The moment you believe that something or something (the economy, the glass ceiling, etc.) has power over you, you become its victim. Very often, people are victims of their own ego, their own inner critic. Guess what, your inner critic is lying! When you have that inner feeling of fear, panic, boiling blood and you react from that state, you should know that you are following the example of your frightened inner critic who is wrongly fighting for your own sense of self-worth. When you are criticizing someone or judging (telling others what to do or be this or that), your ego has your power. You are no longer in control. As long as you act in the state of an empowered ego, you will not achieve the result you want. All you can do is add ‘evidence’ to support your feelings of victimization.

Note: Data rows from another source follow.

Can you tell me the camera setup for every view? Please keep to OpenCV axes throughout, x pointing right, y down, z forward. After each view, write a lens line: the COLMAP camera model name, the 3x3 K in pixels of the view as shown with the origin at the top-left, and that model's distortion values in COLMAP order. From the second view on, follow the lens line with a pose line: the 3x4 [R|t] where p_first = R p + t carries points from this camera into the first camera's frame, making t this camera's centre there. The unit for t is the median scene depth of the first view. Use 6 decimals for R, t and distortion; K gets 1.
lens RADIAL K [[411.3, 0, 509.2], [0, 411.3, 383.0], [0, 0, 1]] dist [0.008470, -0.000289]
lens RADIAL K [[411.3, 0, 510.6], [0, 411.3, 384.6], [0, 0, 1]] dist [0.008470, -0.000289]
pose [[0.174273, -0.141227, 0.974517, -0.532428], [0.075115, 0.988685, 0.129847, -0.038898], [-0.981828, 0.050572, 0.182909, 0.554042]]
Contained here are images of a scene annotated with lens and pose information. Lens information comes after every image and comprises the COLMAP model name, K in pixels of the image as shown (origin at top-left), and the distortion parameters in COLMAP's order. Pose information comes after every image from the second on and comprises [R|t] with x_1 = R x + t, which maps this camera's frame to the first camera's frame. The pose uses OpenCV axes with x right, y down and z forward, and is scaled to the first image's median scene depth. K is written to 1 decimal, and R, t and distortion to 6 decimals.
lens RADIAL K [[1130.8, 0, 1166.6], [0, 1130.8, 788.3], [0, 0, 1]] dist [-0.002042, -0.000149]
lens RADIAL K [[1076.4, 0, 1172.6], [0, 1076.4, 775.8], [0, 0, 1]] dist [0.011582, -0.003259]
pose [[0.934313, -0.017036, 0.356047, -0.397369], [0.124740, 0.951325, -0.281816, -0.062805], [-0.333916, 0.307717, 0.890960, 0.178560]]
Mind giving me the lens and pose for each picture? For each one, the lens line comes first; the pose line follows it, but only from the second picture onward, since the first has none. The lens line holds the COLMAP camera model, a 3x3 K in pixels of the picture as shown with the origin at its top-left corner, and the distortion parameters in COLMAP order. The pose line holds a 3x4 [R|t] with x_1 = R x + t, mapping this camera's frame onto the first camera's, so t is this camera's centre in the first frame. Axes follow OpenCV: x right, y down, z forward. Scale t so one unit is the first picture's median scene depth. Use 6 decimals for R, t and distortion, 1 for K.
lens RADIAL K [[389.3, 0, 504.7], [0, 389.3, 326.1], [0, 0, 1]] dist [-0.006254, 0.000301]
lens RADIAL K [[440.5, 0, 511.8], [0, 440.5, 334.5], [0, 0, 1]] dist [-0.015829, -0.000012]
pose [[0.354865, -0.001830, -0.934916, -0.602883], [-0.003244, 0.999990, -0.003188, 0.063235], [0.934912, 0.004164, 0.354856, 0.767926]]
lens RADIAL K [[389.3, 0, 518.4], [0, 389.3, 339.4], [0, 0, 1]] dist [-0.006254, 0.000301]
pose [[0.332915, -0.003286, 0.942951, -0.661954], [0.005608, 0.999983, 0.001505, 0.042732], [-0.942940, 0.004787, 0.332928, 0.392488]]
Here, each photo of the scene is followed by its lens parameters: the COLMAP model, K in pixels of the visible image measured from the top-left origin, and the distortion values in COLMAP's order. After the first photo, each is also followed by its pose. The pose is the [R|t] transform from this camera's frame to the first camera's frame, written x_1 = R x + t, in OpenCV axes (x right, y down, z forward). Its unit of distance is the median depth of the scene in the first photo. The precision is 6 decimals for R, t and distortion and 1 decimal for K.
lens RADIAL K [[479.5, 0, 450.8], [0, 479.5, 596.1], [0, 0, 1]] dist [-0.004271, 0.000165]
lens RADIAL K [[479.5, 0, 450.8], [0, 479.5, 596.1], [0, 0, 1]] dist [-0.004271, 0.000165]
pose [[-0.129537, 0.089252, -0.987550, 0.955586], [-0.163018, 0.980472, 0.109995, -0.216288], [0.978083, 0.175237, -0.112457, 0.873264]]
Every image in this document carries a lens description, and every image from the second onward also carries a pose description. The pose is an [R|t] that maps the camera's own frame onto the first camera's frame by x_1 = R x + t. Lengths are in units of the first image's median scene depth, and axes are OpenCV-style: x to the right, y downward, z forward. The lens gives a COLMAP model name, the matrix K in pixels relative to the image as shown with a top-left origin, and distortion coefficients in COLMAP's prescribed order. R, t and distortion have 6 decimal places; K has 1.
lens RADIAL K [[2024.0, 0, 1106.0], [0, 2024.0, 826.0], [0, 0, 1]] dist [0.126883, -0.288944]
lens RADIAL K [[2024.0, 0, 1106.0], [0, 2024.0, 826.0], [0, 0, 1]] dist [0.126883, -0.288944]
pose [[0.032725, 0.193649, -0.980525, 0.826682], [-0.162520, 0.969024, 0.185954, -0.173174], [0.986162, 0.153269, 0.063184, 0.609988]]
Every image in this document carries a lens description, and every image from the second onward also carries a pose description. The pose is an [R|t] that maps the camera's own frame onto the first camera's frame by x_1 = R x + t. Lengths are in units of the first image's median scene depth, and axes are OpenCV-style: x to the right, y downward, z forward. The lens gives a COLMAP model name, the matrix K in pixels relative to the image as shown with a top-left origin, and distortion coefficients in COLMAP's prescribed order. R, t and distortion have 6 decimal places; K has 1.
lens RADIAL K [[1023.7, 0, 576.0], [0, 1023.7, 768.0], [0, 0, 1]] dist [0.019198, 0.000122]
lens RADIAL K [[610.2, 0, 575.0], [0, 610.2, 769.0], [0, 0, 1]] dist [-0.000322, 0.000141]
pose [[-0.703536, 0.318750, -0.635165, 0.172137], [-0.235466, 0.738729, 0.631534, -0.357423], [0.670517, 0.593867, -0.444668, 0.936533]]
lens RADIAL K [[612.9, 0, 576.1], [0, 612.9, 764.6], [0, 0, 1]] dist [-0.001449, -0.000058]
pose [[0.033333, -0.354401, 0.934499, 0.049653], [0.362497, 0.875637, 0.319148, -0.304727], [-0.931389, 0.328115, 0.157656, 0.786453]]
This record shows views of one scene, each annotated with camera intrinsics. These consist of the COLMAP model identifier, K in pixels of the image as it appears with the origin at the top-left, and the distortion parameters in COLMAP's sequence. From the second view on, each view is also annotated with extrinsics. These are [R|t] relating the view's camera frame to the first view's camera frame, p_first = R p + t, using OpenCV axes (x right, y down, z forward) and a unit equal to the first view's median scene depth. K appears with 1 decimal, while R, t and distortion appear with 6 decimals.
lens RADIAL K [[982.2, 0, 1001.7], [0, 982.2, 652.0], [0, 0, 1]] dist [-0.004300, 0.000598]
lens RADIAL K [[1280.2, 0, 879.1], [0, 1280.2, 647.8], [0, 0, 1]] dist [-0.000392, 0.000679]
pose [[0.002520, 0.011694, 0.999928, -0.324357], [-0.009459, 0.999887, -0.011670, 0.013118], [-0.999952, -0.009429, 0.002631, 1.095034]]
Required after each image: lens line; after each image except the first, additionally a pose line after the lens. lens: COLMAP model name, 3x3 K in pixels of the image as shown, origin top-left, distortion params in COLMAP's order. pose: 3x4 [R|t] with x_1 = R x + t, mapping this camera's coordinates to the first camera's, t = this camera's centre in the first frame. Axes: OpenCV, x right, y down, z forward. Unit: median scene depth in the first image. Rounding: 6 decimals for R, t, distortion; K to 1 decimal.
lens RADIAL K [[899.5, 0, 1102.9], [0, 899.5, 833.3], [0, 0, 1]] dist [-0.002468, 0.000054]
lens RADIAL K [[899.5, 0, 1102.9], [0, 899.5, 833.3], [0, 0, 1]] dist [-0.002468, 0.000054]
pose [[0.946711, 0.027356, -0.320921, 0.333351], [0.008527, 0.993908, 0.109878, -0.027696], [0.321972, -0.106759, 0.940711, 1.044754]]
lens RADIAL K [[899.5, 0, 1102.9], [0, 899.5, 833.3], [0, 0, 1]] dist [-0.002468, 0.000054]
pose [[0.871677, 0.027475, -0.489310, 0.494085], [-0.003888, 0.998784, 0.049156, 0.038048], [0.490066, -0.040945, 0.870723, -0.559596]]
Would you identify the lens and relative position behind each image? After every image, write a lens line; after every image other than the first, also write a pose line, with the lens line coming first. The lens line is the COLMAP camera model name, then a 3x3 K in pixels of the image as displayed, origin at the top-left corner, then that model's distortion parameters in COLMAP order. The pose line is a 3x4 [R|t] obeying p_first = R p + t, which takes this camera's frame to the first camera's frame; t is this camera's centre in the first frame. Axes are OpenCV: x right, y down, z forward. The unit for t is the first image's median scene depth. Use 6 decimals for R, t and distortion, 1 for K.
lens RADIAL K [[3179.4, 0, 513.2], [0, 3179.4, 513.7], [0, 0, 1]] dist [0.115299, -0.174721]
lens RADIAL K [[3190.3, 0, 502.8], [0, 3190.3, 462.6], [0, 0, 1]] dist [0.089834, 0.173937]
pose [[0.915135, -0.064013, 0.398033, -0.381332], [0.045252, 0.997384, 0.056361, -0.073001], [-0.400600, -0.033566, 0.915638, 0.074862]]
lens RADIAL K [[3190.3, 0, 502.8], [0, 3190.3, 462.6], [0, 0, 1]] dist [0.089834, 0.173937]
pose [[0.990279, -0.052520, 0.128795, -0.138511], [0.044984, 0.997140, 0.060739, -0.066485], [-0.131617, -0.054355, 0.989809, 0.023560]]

A teenage butt peeking out of shorts on a public street is not child pornography, and Moore’s reaction is not the result of hormonal imbalances or poor parenting. What is being fought is a lot of things invented by the same people who are fighting in the public arena.

To turn self-destructive behavior into life-affirming behavior, just wake up! Wake up to how you feel. Your emotions are indicators of whether you are listening to that higher power within you, what I jokingly call the Inner Magician, or that scared four-year-old, the Inner Critic, who is having a tantrum. At that time, carefully monitor your thoughts. Are you giving up your power, allowing yourself to become a victim of the incident? If so, find a new perspective. Take action that results in what you want to achieve, no more hyped daughter tushies, rather than what you don’t want to achieve, more daughter breech shots spread across even more media.

And for those who salivate over celebrity self-sabotage, take note of what the public outbursts mean about you. If you feel better about yourself, more superior, as a result of someone else’s bad behavior, you should know that you have given your power of personal self-esteem to the celebrity and to those who denounce the irrational antics of these stars.